The History of Santo Domingo
Santo Domingo was established after the destruction of the first settlement on the island. The city was founded in 1496, and was an important strategic and logistical stop for the Spanish on their trips to the New World. However, when the great silver mines in Mexico and Peru were established, Santo Domingo’s power and influence were greatly reduced. An earthquake all but destroyed the city in 1562, and in 1586 the British explorer and privateer, Sir Francis Drake looted and burned the city down. It was from this moment that the city never truly recovered to its previous glory, and was subject to constant attacks by the British and French.

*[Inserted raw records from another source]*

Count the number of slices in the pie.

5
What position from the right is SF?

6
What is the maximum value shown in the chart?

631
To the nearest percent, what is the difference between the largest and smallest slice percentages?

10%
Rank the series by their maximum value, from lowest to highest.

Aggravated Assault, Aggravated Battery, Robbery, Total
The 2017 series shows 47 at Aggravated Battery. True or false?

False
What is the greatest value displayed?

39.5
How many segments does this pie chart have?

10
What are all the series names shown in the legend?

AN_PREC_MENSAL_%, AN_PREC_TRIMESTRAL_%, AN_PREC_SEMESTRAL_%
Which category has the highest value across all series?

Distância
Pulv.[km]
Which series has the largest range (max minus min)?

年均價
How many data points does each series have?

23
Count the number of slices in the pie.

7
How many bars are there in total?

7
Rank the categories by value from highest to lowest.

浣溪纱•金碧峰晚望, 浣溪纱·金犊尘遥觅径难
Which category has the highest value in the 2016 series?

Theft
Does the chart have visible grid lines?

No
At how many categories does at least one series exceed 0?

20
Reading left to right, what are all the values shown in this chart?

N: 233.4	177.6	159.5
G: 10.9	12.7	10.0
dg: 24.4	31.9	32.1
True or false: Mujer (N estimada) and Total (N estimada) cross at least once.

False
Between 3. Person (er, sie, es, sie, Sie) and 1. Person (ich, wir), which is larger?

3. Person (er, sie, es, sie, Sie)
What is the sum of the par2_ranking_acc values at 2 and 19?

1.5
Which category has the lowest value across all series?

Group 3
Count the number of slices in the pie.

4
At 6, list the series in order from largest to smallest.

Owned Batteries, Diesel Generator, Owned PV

The most serious event to occur in Santo Domingo happened between 1822 and 1843, when the leader of Haiti, François Dominique Toussaint Louverture, invaded the city and occupied it during that period. Many Dominicans fled to neighboring islands while many wealthy people were stripped of their land. The country finally realized its struggle for autonomy when in 1843 when Juan Pablo Duarte, considered the father of the Dominican Republic, declared independence. However, a lack of governmental control or any state framework meant there were competing rival factions and a series of short lived caudillos (military dictators), a process that finally ended with the dictatorship of Rafael Trujillo, after whom Santo Domingo was renamed as Ciudad Trujillo in 1936 – it was only changed back when Trujillo died in 1961.
Santo Domingo Attractions
Santo Domingo has lots of attractions to keep anyone busy. The oldest colonial military edifice in the New World is located in Santo Domingo: the Fortaleza Ozama. This military fortress was constructed in 1502 and was in use officially for over four hundred years, having been occupied by Spain, England, France, Haiti, Gran Colombia, the United States and the Dominican Republic. Other sites to see are the Catedral Primada de América, the oldest cathedral still in use in the western hemisphere. The Casa de Francia is an important residence, having served as the home of the conqueror of present-day Mexico, Hernan Cortes. Another attraction found in the city is its Botanical Gardens, a two-square-kilometer area containing various species of beautiful and rare plants.
The weather in Santo Domingo is pleasant all year round, but hot for people not used to a tropical climate; the temperatures range from daytime highs of 84ºF in winter (29º C), increasing to 89ºF (88ºC) in the summertime. At nighttime, these figures fall to about 66ºF (19ºC) and 72ºF (22ºC) respectively. The wet season occurs between May and October, while November through to April are the driest months.